BEGIN Provided records
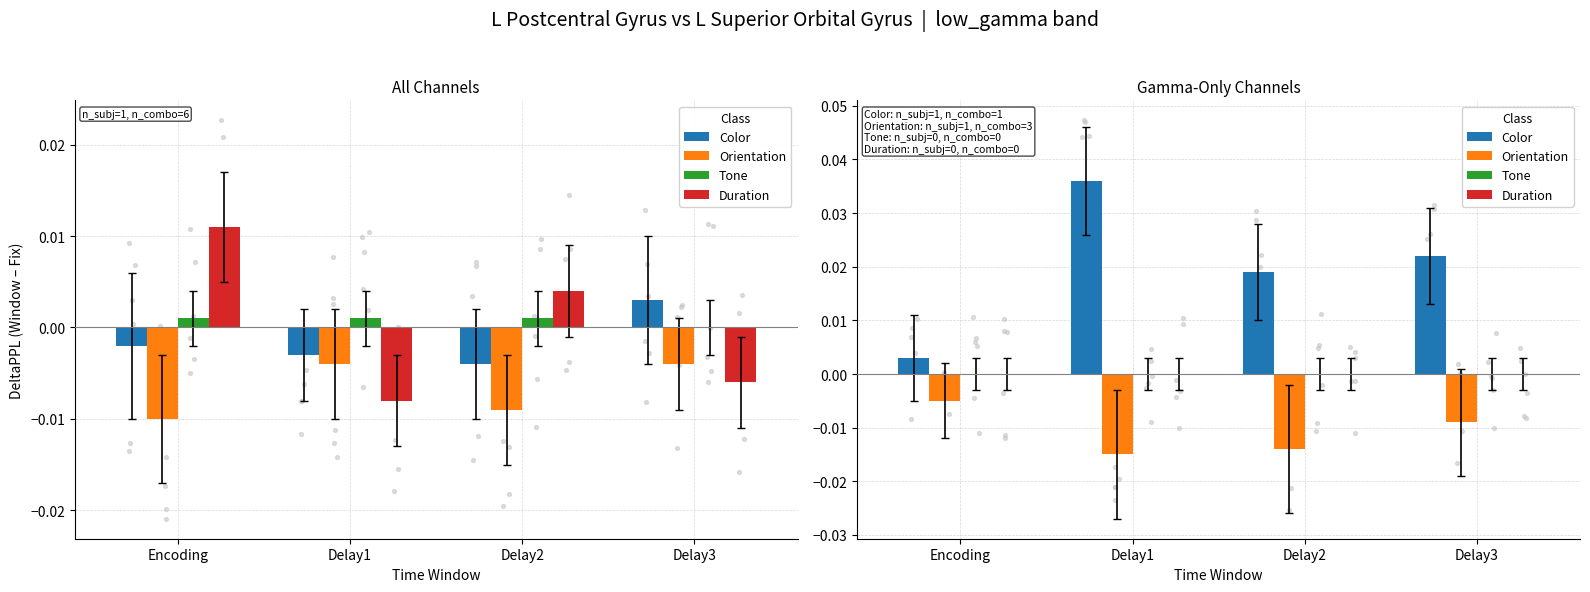

At which category is the sum across all series the highest?

Delay1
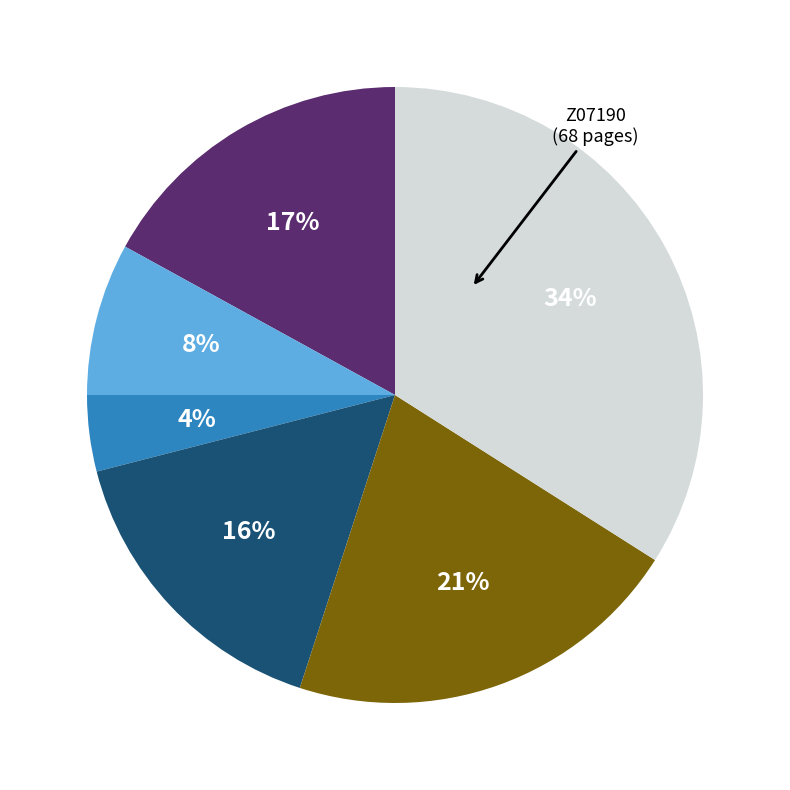

Is there any slice that represents more than half of the pie?

No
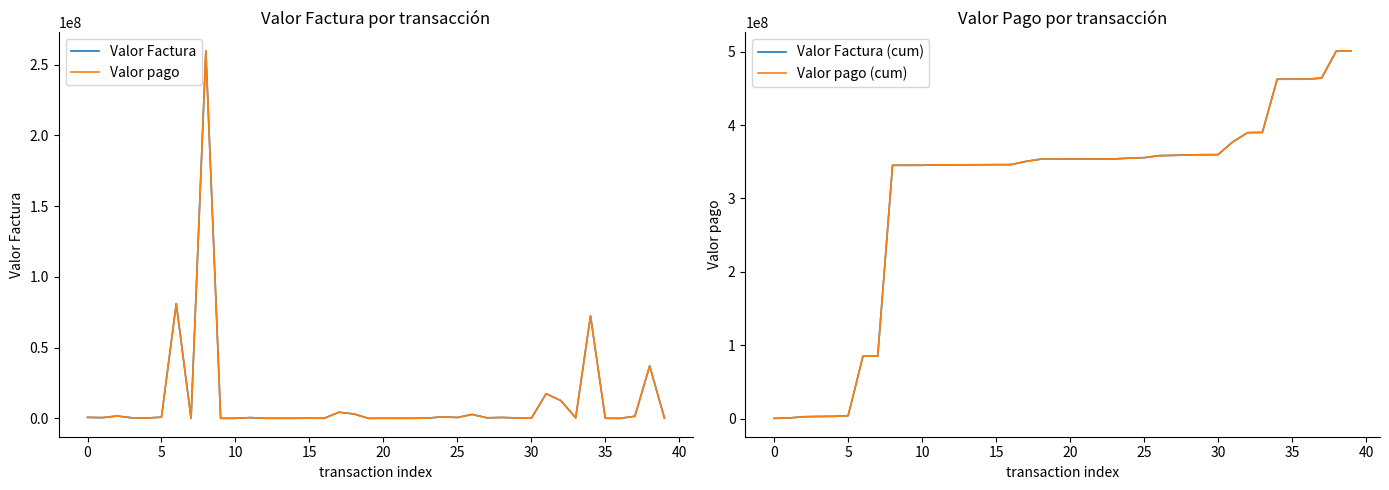

What is the spread (max minus min) of values at 22?

353634720.9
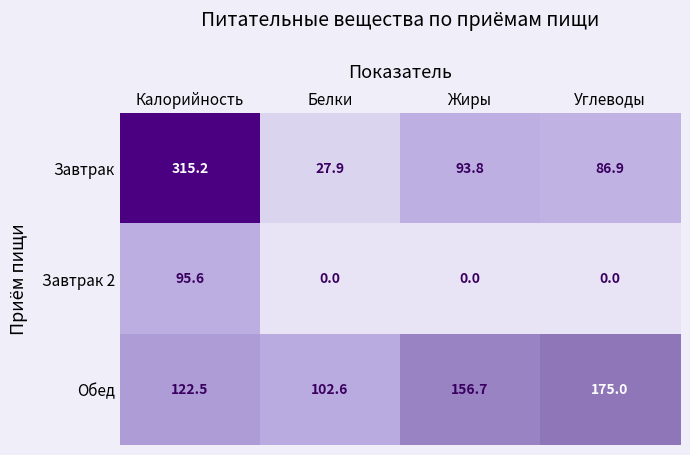

At which category does the chart reach its peak across all series?

Калорийность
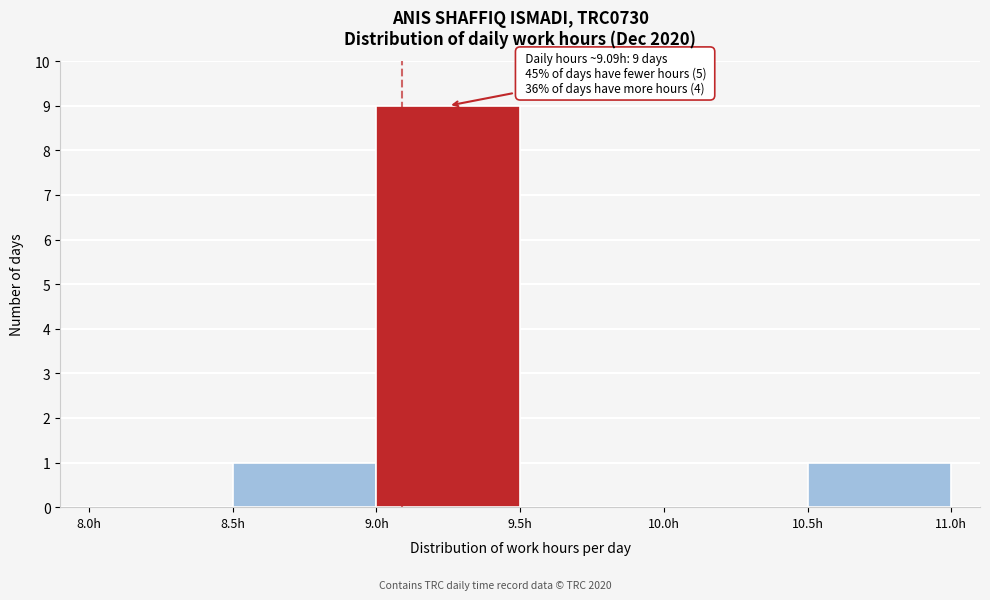

Which range on the x-axis has the tallest bar?

9.0 to 9.5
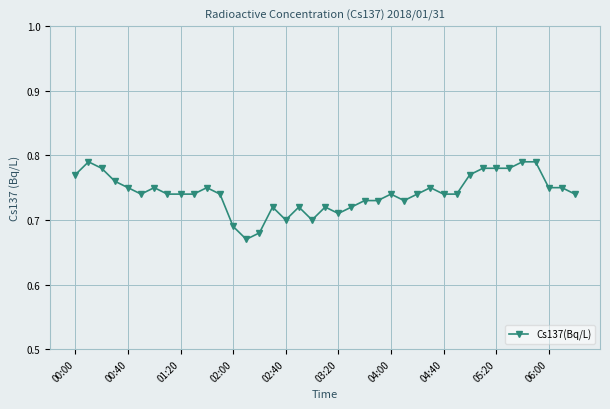

True or false: the data has more than 1 interior local peaks.

True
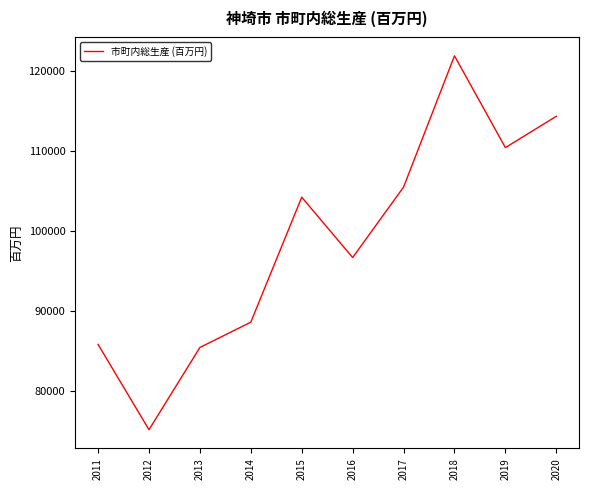

Where is the data nearest to the value 98475?

2016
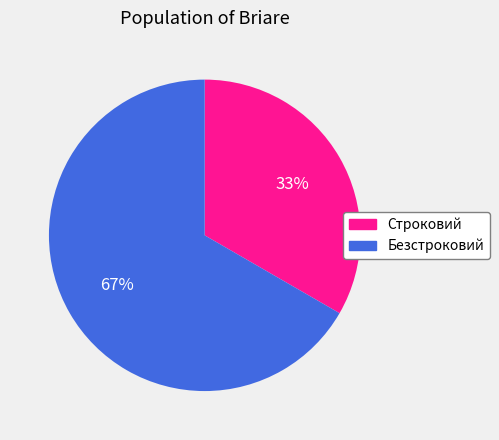

Which slice is the largest?

Безстроковий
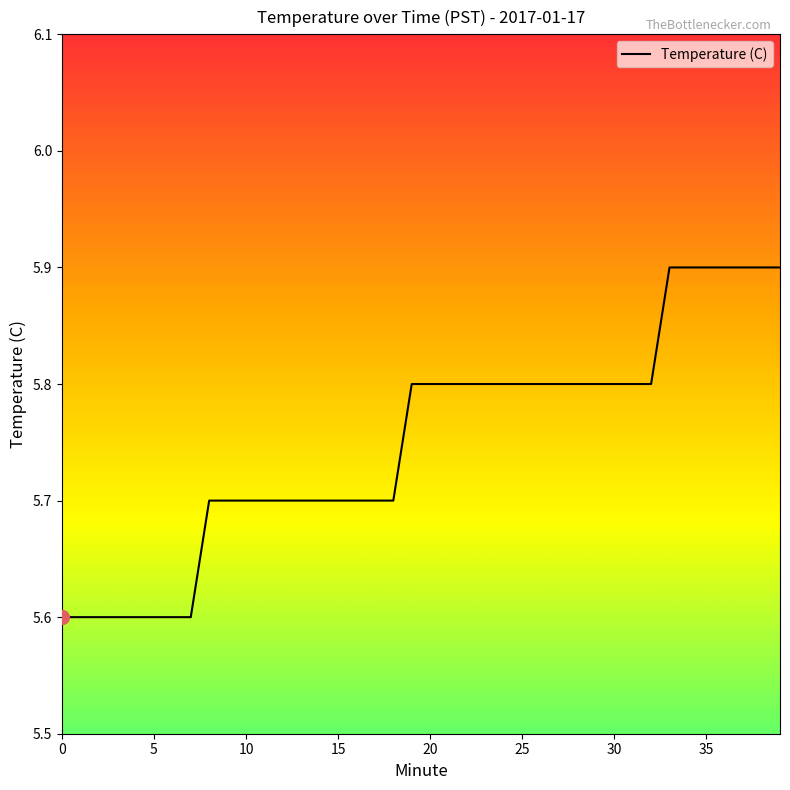

What is the minimum value shown in the chart?

5.6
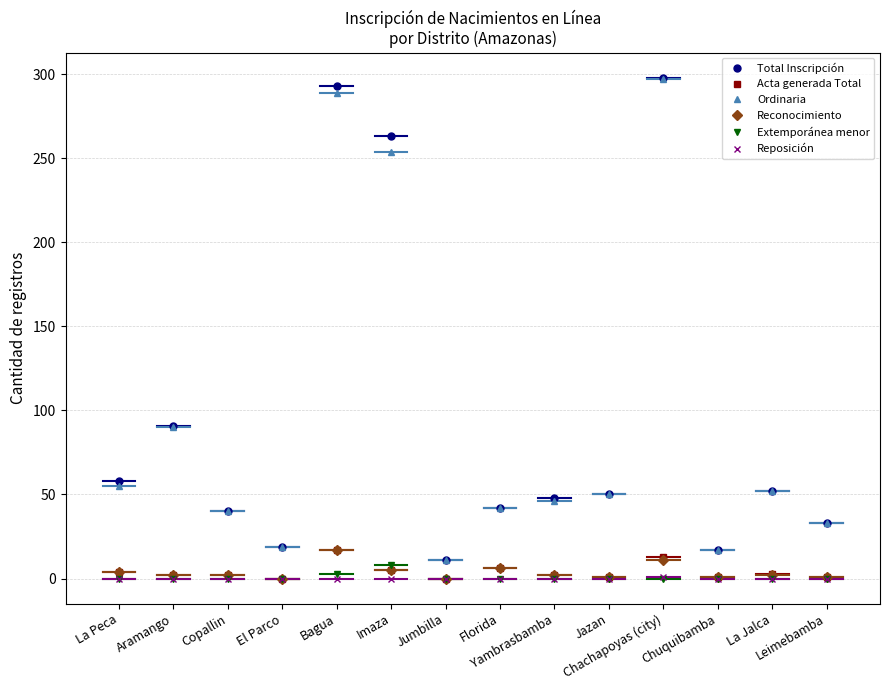

True or false: Ordinaria and Extemporánea menor cross at least once.

False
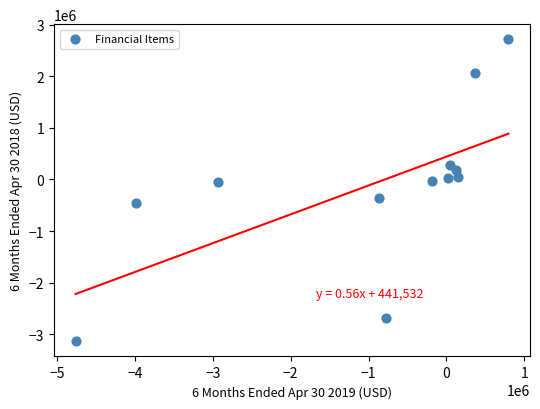

What is the average X value?

-1001122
END Provided records
- [Assignment]: Please tally how many lines in the records above contain the string "True", matching case exactly, and reply with that number alone.

- [Response below]: 3